Task to carry out: Would you copy out exactly the lines of the listing below, beginning with the one that contains "Знакомства и взаимоотношения" and ending with the last?

Data shown:
»»

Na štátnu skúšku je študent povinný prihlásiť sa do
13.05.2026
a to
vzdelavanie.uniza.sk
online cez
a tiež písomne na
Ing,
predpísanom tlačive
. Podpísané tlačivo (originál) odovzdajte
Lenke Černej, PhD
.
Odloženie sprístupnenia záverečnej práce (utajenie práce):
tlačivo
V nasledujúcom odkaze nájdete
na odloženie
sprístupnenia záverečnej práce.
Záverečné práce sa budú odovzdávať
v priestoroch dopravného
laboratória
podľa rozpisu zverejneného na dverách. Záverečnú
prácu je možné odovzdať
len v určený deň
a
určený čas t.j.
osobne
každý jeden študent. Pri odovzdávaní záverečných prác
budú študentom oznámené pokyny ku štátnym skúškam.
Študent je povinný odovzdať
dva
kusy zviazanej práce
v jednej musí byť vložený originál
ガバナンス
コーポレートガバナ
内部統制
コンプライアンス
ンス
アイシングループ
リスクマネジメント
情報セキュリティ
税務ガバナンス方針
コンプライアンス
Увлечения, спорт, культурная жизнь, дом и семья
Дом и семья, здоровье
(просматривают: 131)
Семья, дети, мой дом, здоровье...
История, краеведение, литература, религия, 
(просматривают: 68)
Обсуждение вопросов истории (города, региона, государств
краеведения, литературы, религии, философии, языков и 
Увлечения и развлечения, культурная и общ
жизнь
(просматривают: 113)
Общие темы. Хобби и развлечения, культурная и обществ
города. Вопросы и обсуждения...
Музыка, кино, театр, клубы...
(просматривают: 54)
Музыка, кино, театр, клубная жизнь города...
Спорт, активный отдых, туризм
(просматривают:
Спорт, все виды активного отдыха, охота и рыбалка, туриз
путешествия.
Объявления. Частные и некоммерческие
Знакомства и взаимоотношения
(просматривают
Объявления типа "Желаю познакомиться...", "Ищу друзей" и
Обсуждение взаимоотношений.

««

Result of the task:
Знакомства и взаимоотношения
(просматривают
Объявления типа "Желаю познакомиться...", "Ищу друзей" и
Обсуждение взаимоотношений.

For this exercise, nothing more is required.